◆ **JOB**
Which lines of the data below contain "dataIn"? Please show them all.

______________________________

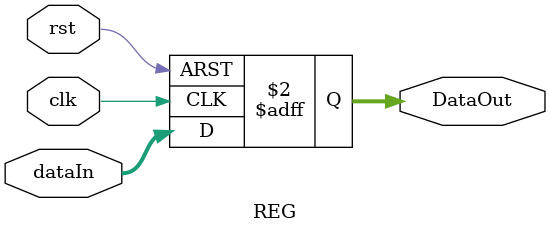
<source format=sv>
module REG(input clk, rst, input [31:0] dataIn, output reg [31:0] DataOut);
	always@(posedge clk, posedge rst) begin
		if(rst)
			DataOut <= 32'b0;
		else if(clk)
			DataOut <= dataIn;
	end
endmodule
</source>
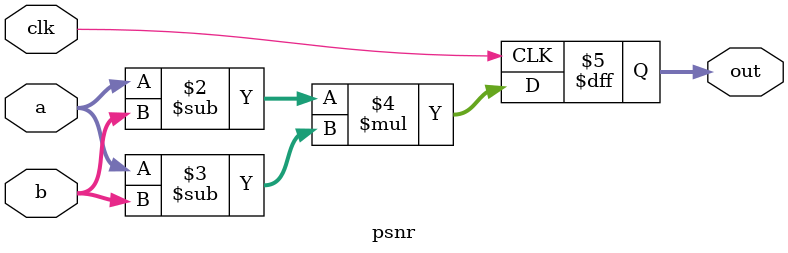
<source format=v>
`timescale 1ps / 1fs


module psnr(a,b,out,clk);
    input [7:0] a,b;
    input clk;
    output reg [15:0] out;  
    always@(posedge clk) begin
        out = (a-b)*(a-b);
    end
endmodule

</source>
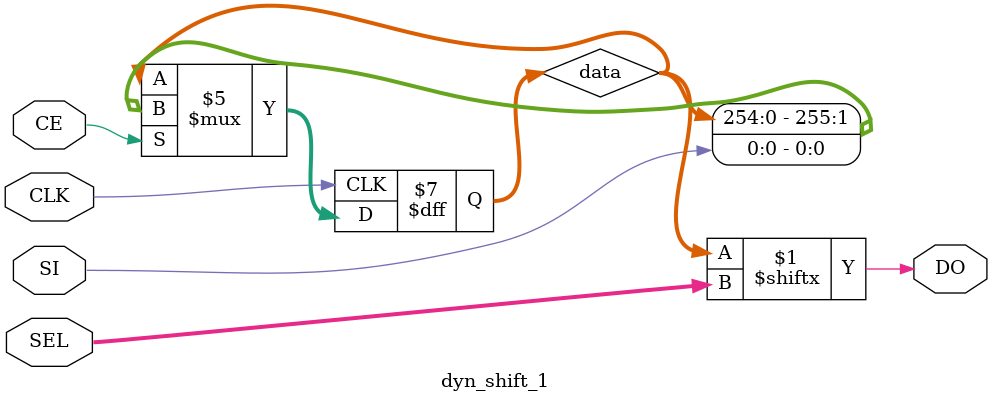
<source format=sv>
`timescale 1ns / 1ps

module dyn_shift_1 (CLK, CE, SEL, SI, DO);
	parameter SELWIDTH = 8;
	input CLK, CE, SI;
	input [SELWIDTH-1:0] SEL;
	output DO;
	localparam DATAWIDTH = (1 << SELWIDTH); //2**SELWIDTH;
	reg [DATAWIDTH-1:0] data;
	assign DO = data[SEL];

	always @(posedge CLK)
	begin
		if (CE == 1'b1)
			data = {data[DATAWIDTH-2:0], SI};
	end
endmodule

</source>
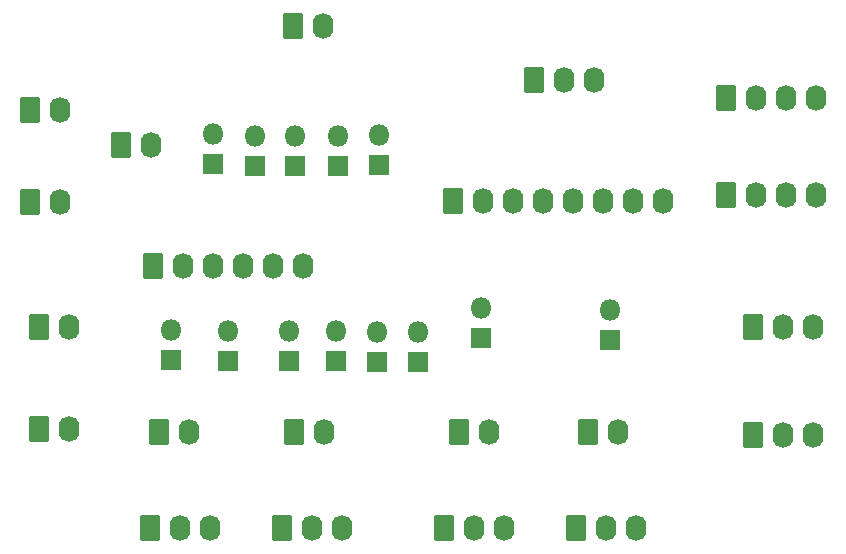
<source format=gbr>
%TF.GenerationSoftware,KiCad,Pcbnew,7.0.9*%
%TF.CreationDate,2023-11-25T10:22:14+10:00*%
%TF.ProjectId,EWS,4557532e-6b69-4636-9164-5f7063625858,rev?*%
%TF.SameCoordinates,Original*%
%TF.FileFunction,Soldermask,Top*%
%TF.FilePolarity,Negative*%
%FSLAX46Y46*%
G04 Gerber Fmt 4.6, Leading zero omitted, Abs format (unit mm)*
G04 Created by KiCad (PCBNEW 7.0.9) date 2023-11-25 10:22:14*
%MOMM*%
%LPD*%
G01*
G04 APERTURE LIST*
G04 Aperture macros list*
%AMRoundRect*
0 Rectangle with rounded corners*
0 $1 Rounding radius*
0 $2 $3 $4 $5 $6 $7 $8 $9 X,Y pos of 4 corners*
0 Add a 4 corners polygon primitive as box body*
4,1,4,$2,$3,$4,$5,$6,$7,$8,$9,$2,$3,0*
0 Add four circle primitives for the rounded corners*
1,1,$1+$1,$2,$3*
1,1,$1+$1,$4,$5*
1,1,$1+$1,$6,$7*
1,1,$1+$1,$8,$9*
0 Add four rect primitives between the rounded corners*
20,1,$1+$1,$2,$3,$4,$5,0*
20,1,$1+$1,$4,$5,$6,$7,0*
20,1,$1+$1,$6,$7,$8,$9,0*
20,1,$1+$1,$8,$9,$2,$3,0*%
G04 Aperture macros list end*
%ADD10RoundRect,0.250000X-0.620000X-0.845000X0.620000X-0.845000X0.620000X0.845000X-0.620000X0.845000X0*%
%ADD11O,1.740000X2.190000*%
%ADD12R,1.800000X1.800000*%
%ADD13O,1.800000X1.800000*%
G04 APERTURE END LIST*
D10*
%TO.C,J2*%
X98552000Y-82824000D03*
D11*
X101092000Y-82824000D03*
%TD*%
D10*
%TO.C,SW7*%
X107900000Y-99860000D03*
D11*
X110440000Y-99860000D03*
X112980000Y-99860000D03*
%TD*%
D12*
%TO.C,D11*%
X120210000Y-69180000D03*
D13*
X120210000Y-66640000D03*
%TD*%
D10*
%TO.C,RV1*%
X158970000Y-82840000D03*
D11*
X161510000Y-82840000D03*
X164050000Y-82840000D03*
%TD*%
D12*
%TO.C,D7*%
X109670000Y-85650000D03*
D13*
X109670000Y-83110000D03*
%TD*%
D10*
%TO.C,J5*%
X158970000Y-91984000D03*
D11*
X161510000Y-91984000D03*
X164050000Y-91984000D03*
%TD*%
D10*
%TO.C,SW9*%
X97790000Y-72250000D03*
D11*
X100330000Y-72250000D03*
%TD*%
D12*
%TO.C,D9*%
X123800000Y-69180000D03*
D13*
X123800000Y-66640000D03*
%TD*%
D12*
%TO.C,D4*%
X127150000Y-85810000D03*
D13*
X127150000Y-83270000D03*
%TD*%
D10*
%TO.C,J1*%
X156670000Y-71640000D03*
D11*
X159210000Y-71640000D03*
X161750000Y-71640000D03*
X164290000Y-71640000D03*
%TD*%
D10*
%TO.C,SW8*%
X108708000Y-91740000D03*
D11*
X111248000Y-91740000D03*
%TD*%
D12*
%TO.C,D5*%
X119660000Y-85730000D03*
D13*
X119660000Y-83190000D03*
%TD*%
D10*
%TO.C,SW10*%
X105430000Y-67410000D03*
D11*
X107970000Y-67410000D03*
%TD*%
D12*
%TO.C,D13*%
X116770000Y-69180000D03*
D13*
X116770000Y-66640000D03*
%TD*%
D10*
%TO.C,J6*%
X108150000Y-77690000D03*
D11*
X110690000Y-77690000D03*
X113230000Y-77690000D03*
X115770000Y-77690000D03*
X118310000Y-77690000D03*
X120850000Y-77690000D03*
%TD*%
D12*
%TO.C,D8*%
X114510000Y-85730000D03*
D13*
X114510000Y-83190000D03*
%TD*%
D10*
%TO.C,SW12*%
X97790000Y-64520000D03*
D11*
X100330000Y-64520000D03*
%TD*%
D10*
%TO.C,J3*%
X98552000Y-91460000D03*
D11*
X101092000Y-91460000D03*
%TD*%
D10*
%TO.C,SW5*%
X119078000Y-99860000D03*
D11*
X121618000Y-99860000D03*
X124158000Y-99860000D03*
%TD*%
D10*
%TO.C,J8*%
X133590000Y-72150000D03*
D11*
X136130000Y-72150000D03*
X138670000Y-72150000D03*
X141210000Y-72150000D03*
X143750000Y-72150000D03*
X146290000Y-72150000D03*
X148830000Y-72150000D03*
X151370000Y-72150000D03*
%TD*%
D10*
%TO.C,SW3*%
X132794000Y-99860000D03*
D11*
X135334000Y-99860000D03*
X137874000Y-99860000D03*
%TD*%
D12*
%TO.C,D2*%
X146900000Y-83940000D03*
D13*
X146900000Y-81400000D03*
%TD*%
D10*
%TO.C,J7*%
X140462000Y-61976000D03*
D11*
X143002000Y-61976000D03*
X145542000Y-61976000D03*
%TD*%
D12*
%TO.C,D12*%
X113284000Y-69088000D03*
D13*
X113284000Y-66548000D03*
%TD*%
D10*
%TO.C,J4*%
X156670000Y-63492000D03*
D11*
X159210000Y-63492000D03*
X161750000Y-63492000D03*
X164290000Y-63492000D03*
%TD*%
D10*
%TO.C,SW1*%
X143970000Y-99860000D03*
D11*
X146510000Y-99860000D03*
X149050000Y-99860000D03*
%TD*%
D12*
%TO.C,D1*%
X135900000Y-83780000D03*
D13*
X135900000Y-81240000D03*
%TD*%
D12*
%TO.C,D10*%
X127310000Y-69110000D03*
D13*
X127310000Y-66570000D03*
%TD*%
D10*
%TO.C,SW2*%
X145030000Y-91740000D03*
D11*
X147570000Y-91740000D03*
%TD*%
D12*
%TO.C,D3*%
X130590000Y-85810000D03*
D13*
X130590000Y-83270000D03*
%TD*%
D10*
%TO.C,SW4*%
X134108000Y-91740000D03*
D11*
X136648000Y-91740000D03*
%TD*%
D12*
%TO.C,D6*%
X123640000Y-85765000D03*
D13*
X123640000Y-83225000D03*
%TD*%
D10*
%TO.C,SW11*%
X120010000Y-57400000D03*
D11*
X122550000Y-57400000D03*
%TD*%
D10*
%TO.C,SW6*%
X120138000Y-91740000D03*
D11*
X122678000Y-91740000D03*
%TD*%
M02*

</source>
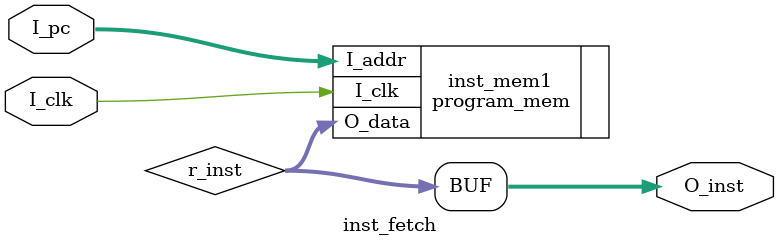
<source format=v>
`timescale 1ns / 1ps


module inst_fetch(
    input I_clk,
    input [15:0] I_pc,
    output [15:0] O_inst
    );
    
    reg O_inst;
    wire [15:0] r_inst;
    
    program_mem inst_mem1(
         .I_clk(I_clk),
         .I_addr(I_pc),
         .O_data(r_inst)
         );
    
    assign O_inst = r_inst;
    
endmodule

</source>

______________________________

◆ **FINISHED TASK**
module REG(input clk, rst, input [31:0] dataIn, output reg [31:0] DataOut);
			DataOut <= dataIn;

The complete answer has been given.